What is being asked => Please change "Подробнее" to "Читать далее" everywhere in the items from the start down through the line containing "l'histoire du peuple", and give those lines back with nothing else altered.

Input for this task =>
++++++++++++++++++++

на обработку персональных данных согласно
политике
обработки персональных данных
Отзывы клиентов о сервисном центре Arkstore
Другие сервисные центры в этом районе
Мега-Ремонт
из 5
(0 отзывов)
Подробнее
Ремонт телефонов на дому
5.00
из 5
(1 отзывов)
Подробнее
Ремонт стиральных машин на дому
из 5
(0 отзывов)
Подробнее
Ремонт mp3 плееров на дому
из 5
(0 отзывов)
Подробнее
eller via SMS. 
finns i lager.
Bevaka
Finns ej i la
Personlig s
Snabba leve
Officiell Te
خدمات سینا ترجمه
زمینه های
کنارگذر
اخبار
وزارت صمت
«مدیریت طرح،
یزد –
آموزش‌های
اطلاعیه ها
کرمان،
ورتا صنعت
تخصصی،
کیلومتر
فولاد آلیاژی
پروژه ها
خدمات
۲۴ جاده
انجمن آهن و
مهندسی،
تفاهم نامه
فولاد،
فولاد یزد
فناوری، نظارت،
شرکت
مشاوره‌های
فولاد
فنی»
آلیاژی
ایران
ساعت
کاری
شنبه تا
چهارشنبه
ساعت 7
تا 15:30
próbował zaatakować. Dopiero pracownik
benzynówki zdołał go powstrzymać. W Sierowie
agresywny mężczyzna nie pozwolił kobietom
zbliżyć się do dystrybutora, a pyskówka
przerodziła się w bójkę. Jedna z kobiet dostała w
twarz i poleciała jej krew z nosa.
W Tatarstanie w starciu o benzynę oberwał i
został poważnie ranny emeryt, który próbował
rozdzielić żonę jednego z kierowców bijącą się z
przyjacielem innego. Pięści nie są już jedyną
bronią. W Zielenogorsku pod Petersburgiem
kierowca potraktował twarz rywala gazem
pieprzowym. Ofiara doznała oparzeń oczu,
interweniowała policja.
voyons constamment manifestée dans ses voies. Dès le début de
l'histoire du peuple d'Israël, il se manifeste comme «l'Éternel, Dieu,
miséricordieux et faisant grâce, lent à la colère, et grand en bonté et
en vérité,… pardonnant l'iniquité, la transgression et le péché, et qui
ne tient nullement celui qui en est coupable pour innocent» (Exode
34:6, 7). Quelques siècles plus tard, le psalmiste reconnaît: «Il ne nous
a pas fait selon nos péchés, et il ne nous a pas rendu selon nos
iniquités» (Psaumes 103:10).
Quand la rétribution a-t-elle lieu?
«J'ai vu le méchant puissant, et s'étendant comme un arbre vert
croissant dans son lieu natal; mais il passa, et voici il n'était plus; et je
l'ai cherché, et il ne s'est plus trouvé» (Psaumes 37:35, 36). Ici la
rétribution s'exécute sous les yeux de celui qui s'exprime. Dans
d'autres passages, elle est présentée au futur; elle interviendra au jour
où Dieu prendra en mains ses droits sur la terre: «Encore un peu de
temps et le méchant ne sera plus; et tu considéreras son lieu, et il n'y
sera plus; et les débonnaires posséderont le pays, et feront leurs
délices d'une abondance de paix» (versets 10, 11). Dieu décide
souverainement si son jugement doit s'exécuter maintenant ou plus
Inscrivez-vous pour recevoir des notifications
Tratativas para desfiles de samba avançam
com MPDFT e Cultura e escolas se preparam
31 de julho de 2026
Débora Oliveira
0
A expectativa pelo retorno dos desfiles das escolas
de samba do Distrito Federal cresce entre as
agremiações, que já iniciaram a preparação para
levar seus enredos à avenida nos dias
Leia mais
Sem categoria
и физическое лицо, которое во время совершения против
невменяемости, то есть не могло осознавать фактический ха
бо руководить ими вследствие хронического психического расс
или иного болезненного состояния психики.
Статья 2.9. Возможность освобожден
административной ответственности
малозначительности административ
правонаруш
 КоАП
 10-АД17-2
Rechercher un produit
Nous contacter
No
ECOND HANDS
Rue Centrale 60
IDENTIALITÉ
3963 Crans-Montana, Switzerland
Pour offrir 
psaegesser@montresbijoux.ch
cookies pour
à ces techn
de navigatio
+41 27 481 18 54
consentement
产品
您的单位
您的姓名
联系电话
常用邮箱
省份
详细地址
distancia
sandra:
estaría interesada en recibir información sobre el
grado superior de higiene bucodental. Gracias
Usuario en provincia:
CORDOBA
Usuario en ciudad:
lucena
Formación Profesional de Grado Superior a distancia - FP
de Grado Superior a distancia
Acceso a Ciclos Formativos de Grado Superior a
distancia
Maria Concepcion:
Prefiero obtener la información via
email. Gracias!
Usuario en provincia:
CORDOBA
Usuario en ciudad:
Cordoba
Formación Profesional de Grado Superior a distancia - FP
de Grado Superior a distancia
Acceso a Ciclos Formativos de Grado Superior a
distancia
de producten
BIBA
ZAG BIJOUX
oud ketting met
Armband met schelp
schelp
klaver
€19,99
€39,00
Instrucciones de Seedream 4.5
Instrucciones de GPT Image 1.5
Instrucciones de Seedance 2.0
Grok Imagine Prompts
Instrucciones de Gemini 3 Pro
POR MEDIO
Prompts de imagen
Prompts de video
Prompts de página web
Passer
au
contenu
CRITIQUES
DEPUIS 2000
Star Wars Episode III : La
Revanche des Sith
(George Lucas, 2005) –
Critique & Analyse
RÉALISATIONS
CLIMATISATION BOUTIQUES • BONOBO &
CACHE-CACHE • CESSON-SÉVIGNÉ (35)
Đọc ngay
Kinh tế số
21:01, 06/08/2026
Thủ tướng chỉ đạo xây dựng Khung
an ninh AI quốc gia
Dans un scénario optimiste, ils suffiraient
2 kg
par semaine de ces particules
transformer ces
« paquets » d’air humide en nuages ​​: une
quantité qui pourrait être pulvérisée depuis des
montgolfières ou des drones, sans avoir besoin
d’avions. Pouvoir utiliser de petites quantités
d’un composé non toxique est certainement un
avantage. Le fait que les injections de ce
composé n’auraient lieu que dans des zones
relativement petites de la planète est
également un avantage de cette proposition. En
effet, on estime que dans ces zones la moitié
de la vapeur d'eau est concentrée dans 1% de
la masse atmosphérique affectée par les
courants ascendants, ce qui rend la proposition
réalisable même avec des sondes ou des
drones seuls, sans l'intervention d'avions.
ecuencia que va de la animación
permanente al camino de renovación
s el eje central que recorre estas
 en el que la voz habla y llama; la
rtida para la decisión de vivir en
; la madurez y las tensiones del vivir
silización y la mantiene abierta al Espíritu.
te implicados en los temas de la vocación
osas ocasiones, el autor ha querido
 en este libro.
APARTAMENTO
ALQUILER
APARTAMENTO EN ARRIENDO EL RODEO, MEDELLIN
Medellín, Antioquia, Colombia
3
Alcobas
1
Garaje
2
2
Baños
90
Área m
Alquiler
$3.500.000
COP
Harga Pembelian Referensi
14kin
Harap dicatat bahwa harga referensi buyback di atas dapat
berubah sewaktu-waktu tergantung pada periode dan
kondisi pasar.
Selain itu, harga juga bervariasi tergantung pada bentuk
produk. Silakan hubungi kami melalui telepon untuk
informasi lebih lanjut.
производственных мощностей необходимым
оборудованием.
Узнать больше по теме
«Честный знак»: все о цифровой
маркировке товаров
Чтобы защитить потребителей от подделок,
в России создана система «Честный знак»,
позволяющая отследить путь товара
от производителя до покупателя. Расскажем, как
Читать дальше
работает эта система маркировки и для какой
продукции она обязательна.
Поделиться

++++++++++++++++++++

Output for this task =>
на обработку персональных данных согласно
политике
обработки персональных данных
Отзывы клиентов о сервисном центре Arkstore
Другие сервисные центры в этом районе
Мега-Ремонт
из 5
(0 отзывов)
Читать далее
Ремонт телефонов на дому
5.00
из 5
(1 отзывов)
Читать далее
Ремонт стиральных машин на дому
из 5
(0 отзывов)
Читать далее
Ремонт mp3 плееров на дому
из 5
(0 отзывов)
Читать далее
eller via SMS. 
finns i lager.
Bevaka
Finns ej i la
Personlig s
Snabba leve
Officiell Te
خدمات سینا ترجمه
زمینه های
کنارگذر
اخبار
وزارت صمت
«مدیریت طرح،
یزد –
آموزش‌های
اطلاعیه ها
کرمان،
ورتا صنعت
تخصصی،
کیلومتر
فولاد آلیاژی
پروژه ها
خدمات
۲۴ جاده
انجمن آهن و
مهندسی،
تفاهم نامه
فولاد،
فولاد یزد
فناوری، نظارت،
شرکت
مشاوره‌های
فولاد
فنی»
آلیاژی
ایران
ساعت
کاری
شنبه تا
چهارشنبه
ساعت 7
تا 15:30
próbował zaatakować. Dopiero pracownik
benzynówki zdołał go powstrzymać. W Sierowie
agresywny mężczyzna nie pozwolił kobietom
zbliżyć się do dystrybutora, a pyskówka
przerodziła się w bójkę. Jedna z kobiet dostała w
twarz i poleciała jej krew z nosa.
W Tatarstanie w starciu o benzynę oberwał i
został poważnie ranny emeryt, który próbował
rozdzielić żonę jednego z kierowców bijącą się z
przyjacielem innego. Pięści nie są już jedyną
bronią. W Zielenogorsku pod Petersburgiem
kierowca potraktował twarz rywala gazem
pieprzowym. Ofiara doznała oparzeń oczu,
interweniowała policja.
voyons constamment manifestée dans ses voies. Dès le début de
l'histoire du peuple d'Israël, il se manifeste comme «l'Éternel, Dieu,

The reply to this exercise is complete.